The details are important. The IOC did not punish Russia for invading Ukraine or bombing its cities, and it has not criticized Israel for its destruction of Gaza. It has expelled the Russian Olympic Committee and will force Russians to appear as “independent” in Paris on the grounds that the Russian Olympic Committee tried to incorporate Ukrainian athletes in the territories taken over by Russia. In the eyes of the IOC, the problem with Russia’s behavior isn’t the death and destruction — it is instead the insult to the authority of Ukraine’s national Olympic committee.
Israel has not tried to incorporate Palestinian athletes, though it did kill many of its athletes.
In the eyes of the IOC today, as in 1936, war and mass death are not enough to exclude a nation from the Games.
In all this, the IOC says it is committed to the idea of individual responsibility. It will not punish athletes for the choices of their governments. After all, athletes have little influence over governments, and they may well be reliant on governments for their careers.
This gives a false impression that the IOC is hands-off when it comes to dealing with governments. It is not. For one thing, the IOC has banned Russian athletes “who actively support the war” in Ukraine, which looks a lot like punishing individual athletes for taking a political position. And more generally, the Olympics’ symbiotic relationship with governments means that both stand to gain when they work together. When the Games go well, governments get an influx of people and money and a boost in public profile, and the IOC gets a stable platform for the global spectacle that it sells to advertisers and sponsors.

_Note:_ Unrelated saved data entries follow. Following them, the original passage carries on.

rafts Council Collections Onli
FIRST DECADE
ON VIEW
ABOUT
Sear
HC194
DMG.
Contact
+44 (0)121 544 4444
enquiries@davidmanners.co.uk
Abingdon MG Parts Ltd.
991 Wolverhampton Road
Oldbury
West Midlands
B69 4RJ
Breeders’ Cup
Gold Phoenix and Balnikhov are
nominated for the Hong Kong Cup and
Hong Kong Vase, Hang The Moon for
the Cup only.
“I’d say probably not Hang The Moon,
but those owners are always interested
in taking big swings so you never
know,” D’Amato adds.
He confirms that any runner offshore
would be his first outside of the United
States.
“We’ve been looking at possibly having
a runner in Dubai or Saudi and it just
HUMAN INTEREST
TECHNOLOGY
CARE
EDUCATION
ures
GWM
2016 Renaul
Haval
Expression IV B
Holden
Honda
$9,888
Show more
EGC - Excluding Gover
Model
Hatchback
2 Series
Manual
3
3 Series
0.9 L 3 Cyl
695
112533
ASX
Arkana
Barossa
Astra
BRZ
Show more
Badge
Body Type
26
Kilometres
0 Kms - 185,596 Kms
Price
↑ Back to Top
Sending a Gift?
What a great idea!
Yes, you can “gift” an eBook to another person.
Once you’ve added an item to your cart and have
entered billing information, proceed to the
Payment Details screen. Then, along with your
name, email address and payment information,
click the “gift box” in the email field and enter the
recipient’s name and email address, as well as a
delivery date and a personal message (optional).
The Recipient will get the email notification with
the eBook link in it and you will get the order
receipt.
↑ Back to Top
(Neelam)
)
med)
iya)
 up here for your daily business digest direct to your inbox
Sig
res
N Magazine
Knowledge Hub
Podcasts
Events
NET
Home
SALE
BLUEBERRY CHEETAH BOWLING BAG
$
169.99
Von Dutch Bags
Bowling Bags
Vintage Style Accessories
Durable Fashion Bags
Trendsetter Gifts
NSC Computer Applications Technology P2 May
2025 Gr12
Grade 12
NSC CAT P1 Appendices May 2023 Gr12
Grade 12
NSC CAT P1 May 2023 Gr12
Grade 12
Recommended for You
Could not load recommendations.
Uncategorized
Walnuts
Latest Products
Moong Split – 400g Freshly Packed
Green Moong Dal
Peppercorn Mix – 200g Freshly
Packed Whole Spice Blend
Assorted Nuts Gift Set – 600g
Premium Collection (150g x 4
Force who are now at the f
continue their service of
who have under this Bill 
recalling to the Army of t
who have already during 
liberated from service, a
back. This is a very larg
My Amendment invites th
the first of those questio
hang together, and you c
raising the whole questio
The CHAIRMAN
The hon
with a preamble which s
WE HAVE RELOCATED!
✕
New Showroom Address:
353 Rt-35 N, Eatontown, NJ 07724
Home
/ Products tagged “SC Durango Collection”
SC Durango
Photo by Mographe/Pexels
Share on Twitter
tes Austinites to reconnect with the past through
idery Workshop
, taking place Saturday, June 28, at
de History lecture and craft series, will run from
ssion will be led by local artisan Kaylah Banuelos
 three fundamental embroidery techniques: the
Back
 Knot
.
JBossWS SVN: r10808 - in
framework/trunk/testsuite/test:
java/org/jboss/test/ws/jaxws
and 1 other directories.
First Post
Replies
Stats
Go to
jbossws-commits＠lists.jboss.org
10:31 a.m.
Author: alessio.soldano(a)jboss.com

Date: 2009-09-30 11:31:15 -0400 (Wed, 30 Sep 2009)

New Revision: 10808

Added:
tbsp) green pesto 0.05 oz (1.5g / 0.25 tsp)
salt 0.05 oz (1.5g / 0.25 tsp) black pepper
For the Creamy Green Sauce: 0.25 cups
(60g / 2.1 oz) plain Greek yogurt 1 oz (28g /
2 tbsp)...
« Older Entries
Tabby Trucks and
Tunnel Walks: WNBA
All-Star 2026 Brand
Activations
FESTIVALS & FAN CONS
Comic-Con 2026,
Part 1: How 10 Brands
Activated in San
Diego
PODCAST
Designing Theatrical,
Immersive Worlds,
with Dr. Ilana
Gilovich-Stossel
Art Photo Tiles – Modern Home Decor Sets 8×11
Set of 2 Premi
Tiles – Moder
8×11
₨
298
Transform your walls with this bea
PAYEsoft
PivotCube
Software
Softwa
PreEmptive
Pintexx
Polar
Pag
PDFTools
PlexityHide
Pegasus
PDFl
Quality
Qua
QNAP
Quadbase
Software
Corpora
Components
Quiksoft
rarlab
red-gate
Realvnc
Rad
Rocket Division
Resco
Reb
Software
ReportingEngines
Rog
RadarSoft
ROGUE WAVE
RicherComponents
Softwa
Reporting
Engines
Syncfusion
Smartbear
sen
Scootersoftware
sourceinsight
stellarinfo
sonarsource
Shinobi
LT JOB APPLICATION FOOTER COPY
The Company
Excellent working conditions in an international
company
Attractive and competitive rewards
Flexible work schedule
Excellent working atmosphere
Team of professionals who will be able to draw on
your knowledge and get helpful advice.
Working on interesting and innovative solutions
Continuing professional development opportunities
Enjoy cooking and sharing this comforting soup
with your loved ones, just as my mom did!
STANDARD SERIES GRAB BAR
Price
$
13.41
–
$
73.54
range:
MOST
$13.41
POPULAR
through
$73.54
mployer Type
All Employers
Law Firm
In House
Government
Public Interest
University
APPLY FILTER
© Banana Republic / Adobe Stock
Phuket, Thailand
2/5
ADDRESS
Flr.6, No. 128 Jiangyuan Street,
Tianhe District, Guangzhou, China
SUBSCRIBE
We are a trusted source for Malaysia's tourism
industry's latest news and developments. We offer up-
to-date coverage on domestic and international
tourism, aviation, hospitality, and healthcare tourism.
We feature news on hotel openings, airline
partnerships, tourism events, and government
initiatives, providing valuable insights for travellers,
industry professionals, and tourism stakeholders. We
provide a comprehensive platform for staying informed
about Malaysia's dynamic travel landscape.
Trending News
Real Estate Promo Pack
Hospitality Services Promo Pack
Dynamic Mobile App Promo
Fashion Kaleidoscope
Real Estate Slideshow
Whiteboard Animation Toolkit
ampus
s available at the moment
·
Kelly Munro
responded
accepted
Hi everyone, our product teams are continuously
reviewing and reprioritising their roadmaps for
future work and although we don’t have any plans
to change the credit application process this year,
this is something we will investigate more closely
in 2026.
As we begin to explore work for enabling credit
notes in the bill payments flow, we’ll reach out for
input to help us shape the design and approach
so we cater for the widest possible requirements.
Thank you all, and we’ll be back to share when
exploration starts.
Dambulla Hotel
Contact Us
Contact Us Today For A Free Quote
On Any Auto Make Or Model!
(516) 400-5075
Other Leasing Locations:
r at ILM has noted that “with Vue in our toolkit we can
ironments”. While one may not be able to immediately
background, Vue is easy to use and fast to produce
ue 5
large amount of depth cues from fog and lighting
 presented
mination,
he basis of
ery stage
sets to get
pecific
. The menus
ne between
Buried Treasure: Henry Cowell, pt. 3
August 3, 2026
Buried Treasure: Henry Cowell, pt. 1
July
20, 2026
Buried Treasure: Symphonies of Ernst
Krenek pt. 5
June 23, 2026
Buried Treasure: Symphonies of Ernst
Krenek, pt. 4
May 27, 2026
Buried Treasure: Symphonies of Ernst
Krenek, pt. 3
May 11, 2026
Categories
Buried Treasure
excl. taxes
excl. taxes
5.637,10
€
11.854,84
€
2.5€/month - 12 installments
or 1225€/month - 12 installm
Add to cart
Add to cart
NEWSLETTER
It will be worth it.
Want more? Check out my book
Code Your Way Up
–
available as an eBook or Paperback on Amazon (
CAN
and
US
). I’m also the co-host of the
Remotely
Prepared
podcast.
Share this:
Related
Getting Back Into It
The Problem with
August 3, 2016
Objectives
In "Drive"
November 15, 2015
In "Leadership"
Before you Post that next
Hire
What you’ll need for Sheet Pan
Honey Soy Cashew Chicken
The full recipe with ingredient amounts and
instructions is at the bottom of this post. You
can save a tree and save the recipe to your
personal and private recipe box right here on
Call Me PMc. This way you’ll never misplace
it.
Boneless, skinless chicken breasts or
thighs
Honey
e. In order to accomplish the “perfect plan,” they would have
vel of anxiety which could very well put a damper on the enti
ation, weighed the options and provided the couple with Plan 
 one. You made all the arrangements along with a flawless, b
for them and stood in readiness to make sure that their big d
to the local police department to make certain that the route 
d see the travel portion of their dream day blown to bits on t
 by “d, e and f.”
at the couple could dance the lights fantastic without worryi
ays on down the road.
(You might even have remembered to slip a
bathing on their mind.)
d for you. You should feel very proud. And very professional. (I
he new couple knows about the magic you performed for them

The IOC today would rather forget 1936 and Baillet-Latour, but it still uses his logic to disavow its own political responsibilities. When pressed about doping at the Sochi Winter Games in 2014, human rights and pollution in Beijing 2008, and corruption and self-dealing in Paris 2024, the IOC deflects and parries. Anti-doping is the responsibility of the World Anti-Doping Agency, it says; labor and environmental law is up to the local government; and building contracts are managed by the host city committee.
When things go wrong, responsibility always seems to lie with someone else.
Ian Hurd is a professor of international politics at Northwestern University. He is the author of “International Organizations.” Sadie Barlow is an undergraduate at Northwestern studying economics and international studies. She is working with Hurd this summer as a research fellow at the Buffett Institute for Global Affairs.